POD-YOLO Object Detection Model Based on Bi-directional Dynamic Cross-level Pyramid Network

The existing heavy-backbone object detection models overlook the crucial role of cross-level interactive fusion of feature information in pyramid networks, resulting in the inability to detect occluded objects or small objects in complex scenes. In this thesis, we present a new heavy-neck object detection model called POD-YOLO based on YOLOv5s. Firstly, we propose the POD-RepC3 module to increase the model's capability to obtain the multi-layer feature. Additionally, addressing the issue of large object size span, we propose a bidirectional partial dynamic fusion module (Bi-PDC) as the detection neck of the pyramid network. This module preserves the accurate positioning signals and facilitates cross-level interactive fusion of feature information. Finally, we design Reparameterized Bi-directional Dynamic Feature Pyramid Network (RepBi-DFPN), a deep feature fusion network that integrates contextual information and enhances both feature expression and fusion capabilities of our model. The experiment results suggest that the suggested method is positive on the PASCAL VOC dataset.
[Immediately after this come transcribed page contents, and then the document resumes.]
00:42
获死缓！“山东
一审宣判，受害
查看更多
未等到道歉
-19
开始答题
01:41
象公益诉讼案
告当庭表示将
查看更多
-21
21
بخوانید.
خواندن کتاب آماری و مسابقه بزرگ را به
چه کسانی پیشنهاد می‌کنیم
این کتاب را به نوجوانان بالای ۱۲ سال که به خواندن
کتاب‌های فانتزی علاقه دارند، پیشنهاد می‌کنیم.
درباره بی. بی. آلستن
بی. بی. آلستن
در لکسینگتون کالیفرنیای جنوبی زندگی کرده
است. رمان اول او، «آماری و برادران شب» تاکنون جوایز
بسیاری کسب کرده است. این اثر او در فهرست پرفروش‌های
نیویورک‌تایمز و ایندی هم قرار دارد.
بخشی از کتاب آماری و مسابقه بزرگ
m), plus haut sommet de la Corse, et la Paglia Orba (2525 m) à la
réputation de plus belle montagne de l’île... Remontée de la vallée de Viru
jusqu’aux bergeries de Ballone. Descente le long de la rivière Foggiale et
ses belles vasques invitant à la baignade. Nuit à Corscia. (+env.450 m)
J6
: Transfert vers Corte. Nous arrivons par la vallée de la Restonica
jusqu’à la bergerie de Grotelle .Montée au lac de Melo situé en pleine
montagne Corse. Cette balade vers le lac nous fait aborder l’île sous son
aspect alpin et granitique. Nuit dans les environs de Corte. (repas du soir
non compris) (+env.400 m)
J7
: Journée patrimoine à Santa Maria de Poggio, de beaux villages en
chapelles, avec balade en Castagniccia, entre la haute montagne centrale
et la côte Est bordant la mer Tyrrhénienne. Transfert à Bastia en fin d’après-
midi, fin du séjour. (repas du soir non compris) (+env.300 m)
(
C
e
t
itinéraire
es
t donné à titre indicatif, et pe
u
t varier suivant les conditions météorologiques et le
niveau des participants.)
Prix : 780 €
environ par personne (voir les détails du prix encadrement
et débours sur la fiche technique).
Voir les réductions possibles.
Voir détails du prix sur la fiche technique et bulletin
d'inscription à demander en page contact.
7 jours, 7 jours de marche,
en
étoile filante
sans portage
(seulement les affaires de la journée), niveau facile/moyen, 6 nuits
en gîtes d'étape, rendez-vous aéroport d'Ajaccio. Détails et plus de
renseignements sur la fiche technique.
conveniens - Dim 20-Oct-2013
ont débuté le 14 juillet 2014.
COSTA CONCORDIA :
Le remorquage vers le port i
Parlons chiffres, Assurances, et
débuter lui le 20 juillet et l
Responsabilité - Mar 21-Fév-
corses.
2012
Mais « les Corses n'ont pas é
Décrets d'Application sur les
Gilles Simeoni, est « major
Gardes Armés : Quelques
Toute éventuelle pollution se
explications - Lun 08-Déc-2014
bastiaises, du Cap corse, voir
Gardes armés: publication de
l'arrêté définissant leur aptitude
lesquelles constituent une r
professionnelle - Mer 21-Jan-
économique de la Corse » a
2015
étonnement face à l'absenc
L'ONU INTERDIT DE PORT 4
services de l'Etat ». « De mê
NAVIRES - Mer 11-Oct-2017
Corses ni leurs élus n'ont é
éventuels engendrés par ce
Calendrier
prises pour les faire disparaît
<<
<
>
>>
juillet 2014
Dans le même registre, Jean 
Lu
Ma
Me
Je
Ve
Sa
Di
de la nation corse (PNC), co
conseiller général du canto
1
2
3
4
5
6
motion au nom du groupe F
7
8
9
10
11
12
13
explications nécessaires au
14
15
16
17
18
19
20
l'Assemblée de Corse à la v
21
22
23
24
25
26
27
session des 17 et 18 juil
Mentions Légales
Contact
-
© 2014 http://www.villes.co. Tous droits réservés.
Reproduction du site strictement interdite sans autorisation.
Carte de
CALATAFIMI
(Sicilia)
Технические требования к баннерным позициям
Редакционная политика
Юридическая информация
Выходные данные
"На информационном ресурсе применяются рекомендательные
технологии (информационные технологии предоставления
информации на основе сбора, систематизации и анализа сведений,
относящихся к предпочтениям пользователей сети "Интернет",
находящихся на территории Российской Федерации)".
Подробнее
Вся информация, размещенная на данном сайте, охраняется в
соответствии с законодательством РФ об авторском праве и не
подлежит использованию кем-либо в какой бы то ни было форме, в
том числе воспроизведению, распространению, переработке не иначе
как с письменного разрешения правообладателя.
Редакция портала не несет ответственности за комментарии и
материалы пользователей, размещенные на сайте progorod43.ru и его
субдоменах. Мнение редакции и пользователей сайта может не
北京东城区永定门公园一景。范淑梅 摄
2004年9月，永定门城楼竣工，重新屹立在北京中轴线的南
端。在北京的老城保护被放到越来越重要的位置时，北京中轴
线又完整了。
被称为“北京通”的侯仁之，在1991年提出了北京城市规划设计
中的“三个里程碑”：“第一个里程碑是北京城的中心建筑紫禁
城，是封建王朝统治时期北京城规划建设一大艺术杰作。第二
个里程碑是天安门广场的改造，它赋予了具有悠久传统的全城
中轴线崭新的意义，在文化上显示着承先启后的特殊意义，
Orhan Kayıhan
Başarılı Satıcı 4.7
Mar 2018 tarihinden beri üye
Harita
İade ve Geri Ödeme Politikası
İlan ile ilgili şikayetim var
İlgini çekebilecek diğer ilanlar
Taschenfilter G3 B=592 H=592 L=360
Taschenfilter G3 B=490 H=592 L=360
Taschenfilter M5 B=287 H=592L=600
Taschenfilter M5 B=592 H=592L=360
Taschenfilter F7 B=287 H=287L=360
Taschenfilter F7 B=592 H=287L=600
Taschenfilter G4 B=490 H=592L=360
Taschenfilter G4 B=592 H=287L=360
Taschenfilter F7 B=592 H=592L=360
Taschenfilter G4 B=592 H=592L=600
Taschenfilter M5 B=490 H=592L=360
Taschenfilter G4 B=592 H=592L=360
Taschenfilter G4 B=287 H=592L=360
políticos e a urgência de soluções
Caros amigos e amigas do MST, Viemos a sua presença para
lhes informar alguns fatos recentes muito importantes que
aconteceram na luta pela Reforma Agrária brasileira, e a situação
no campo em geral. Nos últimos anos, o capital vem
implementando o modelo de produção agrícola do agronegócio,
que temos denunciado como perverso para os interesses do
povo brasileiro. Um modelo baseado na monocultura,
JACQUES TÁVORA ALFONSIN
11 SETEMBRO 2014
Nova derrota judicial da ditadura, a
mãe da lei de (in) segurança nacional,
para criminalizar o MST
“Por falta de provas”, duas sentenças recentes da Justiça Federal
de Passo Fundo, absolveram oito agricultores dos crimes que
The mAP@0.5 and mAP@0.5 :0.95 performance reached 81.3% and 58.2%, respectively, which increased by 2.4% and 4.1% compared to original algorithm YOLOv5s. Furthermore, experiment results also demonstrate that model's performance can compete with SOTA object detection models. In this paper, the algorithm optimizes the feature fusion capability of the pyramid network to effectively decrease the false detection and missing detection of the model. The model's ability to accurately detect multi-scale targets is significantly improved.